Dr. Richard Peeperkorn, the WHO representative in the occupied Palestinian territory, told The Associated Press that the backlog is due to a lack of countries to host evacuated patients. He said new medical evacuation routes must be opened, particularly to the Israeli-occupied West Bank and East Jerusalem, where hospitals are ready to receive patients.
For those who wait, life stops
Yassin Marouf lies in a tent in central Gaza, his left leg amputated, his right leg barely held together with rods.
The 23-year-old and his brother were hit by Israeli shelling in May as they returned from visiting their home in northern Gaza, from which their family had been forced to flee. His brother was killed. Marouf lay bleeding on the ground as a stray dog attacked his broken left leg.
Doctors say his right leg will also have to be amputated, unless he can travel abroad for potentially life-saving operations. Marouf said he can’t afford painkillers and can’t go to the hospital regularly to get his bandages changed properly.
“If I want to go to the bathroom, I need two or three people to carry me,” he said.
Mohamed al-Naggar had pursued an IT degree at the University of Palestine before the war.
Seven months ago, shrapnel pierced his left leg during strikes on the house where his family was sheltering. Doctors amputated his leg above the knee. His right leg was also badly injured and shrapnel remained in parts of his body.
Despite four surgeries and physical therapy, al-Naggar, 21, cannot move.
“I would like to travel abroad, get a prosthesis and graduate from college and be normal like the young people outside Gaza,” he said.
Gaza faces a shortage of prosthetic limbs
About 42,000 Palestinians suffered life-changing injuries during the war, including amputations, brain trauma, spinal cord injuries and major burns, the WHO said in an October report.
The situation has “improved slightly” for those with assistive needs, but “there is still a huge general lack of assistive products” such as wheelchairs, walkers and crutches. Gaza has only eight prosthetists capable of making and fitting artificial limbs, the WHO said in a statement to the AP.

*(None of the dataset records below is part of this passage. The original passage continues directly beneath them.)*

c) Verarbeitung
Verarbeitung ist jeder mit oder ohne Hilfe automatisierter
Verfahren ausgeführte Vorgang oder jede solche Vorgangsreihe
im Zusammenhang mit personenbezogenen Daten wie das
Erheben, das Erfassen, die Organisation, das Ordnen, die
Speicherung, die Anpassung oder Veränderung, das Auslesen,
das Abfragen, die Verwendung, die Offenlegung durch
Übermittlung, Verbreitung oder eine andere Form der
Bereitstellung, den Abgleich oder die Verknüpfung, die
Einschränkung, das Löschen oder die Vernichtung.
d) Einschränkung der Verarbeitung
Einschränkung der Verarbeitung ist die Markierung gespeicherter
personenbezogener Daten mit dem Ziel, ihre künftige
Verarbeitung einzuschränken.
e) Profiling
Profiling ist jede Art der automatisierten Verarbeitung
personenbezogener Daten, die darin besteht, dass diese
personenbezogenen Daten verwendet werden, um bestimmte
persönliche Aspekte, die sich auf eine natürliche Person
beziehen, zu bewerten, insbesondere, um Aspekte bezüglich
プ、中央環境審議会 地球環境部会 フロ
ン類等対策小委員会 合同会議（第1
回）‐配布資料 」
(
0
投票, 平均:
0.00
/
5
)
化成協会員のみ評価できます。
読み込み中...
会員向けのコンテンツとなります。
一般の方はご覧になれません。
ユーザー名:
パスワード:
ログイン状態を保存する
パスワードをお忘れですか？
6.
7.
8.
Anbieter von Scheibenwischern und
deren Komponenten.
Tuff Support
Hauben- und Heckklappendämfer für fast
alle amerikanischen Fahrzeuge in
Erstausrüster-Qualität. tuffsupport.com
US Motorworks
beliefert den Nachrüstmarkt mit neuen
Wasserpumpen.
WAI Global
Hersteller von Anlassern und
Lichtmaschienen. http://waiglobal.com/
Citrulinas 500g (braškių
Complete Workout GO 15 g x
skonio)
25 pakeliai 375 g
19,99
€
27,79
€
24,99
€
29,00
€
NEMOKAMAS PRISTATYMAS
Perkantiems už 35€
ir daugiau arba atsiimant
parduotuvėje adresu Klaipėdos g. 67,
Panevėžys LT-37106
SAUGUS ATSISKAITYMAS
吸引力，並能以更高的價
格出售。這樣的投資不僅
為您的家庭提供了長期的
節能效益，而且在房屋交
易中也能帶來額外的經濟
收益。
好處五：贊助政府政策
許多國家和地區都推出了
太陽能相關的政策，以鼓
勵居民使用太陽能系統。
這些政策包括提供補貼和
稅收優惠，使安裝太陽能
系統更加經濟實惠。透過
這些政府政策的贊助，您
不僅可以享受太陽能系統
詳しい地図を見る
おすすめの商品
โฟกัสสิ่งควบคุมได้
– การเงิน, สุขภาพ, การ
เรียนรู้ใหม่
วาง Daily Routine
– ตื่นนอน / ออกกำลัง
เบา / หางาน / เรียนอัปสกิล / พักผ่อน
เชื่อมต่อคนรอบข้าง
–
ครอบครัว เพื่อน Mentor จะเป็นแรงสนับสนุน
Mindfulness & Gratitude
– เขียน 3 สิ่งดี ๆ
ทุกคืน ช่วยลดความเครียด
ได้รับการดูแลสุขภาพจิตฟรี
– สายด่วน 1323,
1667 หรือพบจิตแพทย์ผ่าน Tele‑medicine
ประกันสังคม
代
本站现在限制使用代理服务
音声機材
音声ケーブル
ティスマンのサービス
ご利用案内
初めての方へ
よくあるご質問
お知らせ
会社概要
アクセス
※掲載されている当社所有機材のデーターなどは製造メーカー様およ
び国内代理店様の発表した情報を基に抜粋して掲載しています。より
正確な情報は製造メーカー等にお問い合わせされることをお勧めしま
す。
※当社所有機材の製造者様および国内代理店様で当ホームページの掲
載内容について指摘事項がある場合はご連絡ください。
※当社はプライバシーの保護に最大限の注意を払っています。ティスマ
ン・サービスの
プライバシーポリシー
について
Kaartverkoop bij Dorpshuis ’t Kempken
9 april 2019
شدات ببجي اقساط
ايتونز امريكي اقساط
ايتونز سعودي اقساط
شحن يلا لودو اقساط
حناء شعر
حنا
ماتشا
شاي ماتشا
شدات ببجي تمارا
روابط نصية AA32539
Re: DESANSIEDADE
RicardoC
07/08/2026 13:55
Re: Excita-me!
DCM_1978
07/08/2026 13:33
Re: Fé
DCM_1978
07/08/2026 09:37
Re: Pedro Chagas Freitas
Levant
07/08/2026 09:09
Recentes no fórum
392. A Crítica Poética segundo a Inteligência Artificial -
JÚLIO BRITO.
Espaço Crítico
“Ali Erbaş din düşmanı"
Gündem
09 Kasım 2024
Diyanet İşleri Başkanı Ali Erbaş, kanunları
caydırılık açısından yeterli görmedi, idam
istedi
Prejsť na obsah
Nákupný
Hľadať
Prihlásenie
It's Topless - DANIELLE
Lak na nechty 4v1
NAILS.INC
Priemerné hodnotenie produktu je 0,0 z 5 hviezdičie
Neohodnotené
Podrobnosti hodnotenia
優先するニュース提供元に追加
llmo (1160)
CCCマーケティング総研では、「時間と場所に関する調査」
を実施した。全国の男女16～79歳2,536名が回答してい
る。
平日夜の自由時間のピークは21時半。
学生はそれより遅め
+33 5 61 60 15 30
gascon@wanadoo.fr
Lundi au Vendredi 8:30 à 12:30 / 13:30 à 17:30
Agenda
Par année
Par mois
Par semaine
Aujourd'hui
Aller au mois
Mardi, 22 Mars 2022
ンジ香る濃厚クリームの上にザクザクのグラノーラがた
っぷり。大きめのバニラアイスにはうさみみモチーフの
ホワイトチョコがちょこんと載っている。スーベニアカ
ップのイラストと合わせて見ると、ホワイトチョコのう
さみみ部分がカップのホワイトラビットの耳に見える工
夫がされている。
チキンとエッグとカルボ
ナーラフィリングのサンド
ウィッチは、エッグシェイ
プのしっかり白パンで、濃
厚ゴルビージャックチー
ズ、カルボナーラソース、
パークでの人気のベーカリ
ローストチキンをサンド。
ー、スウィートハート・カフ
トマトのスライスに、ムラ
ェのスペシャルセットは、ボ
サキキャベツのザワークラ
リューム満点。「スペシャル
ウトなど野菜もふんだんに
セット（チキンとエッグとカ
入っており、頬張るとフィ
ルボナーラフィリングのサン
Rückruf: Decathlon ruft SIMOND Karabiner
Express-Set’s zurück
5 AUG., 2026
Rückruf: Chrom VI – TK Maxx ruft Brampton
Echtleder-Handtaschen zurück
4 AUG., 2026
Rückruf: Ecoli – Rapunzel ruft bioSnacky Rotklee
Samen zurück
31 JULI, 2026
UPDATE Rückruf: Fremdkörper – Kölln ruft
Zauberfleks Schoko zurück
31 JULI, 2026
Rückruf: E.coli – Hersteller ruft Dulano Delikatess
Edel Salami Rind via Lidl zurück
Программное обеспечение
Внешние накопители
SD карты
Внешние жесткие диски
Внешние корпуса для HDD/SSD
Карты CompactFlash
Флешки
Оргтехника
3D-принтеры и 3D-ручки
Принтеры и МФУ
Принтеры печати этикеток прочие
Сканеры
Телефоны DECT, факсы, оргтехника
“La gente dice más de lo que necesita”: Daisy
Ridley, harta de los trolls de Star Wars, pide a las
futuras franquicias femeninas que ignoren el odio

The Center for Artificial Limbs and Polio in Gaza City, one of two prosthetics centers still operating in the territory, received a shipment of material to make the limbs just before the start of the war in 2023, said its director, Al Ghussein. Another small shipment came in December 2024, but nothing since.
The center has been able to provide artificial limbs for 250 cases over the course of the war, but supplies are running out, Al Ghussein said.
No prefabricated prosthetic legs or arms have entered, according to MAP’s Abu Saif, who said Israel does not ban them, but its procedures cause delays and “ultimately ignore them.”
Ibrahim Khalif wants a prosthetic right leg so he can get a job doing manual labor or cleaning houses to support his pregnant wife and children.
In January, he lost his leg when an Israeli airstrike hit Gaza City while he was out to get food.
“I used to be the provider for my children, but now I’m sitting here,” Khalif said. “I think about what I was and what I’ve become.”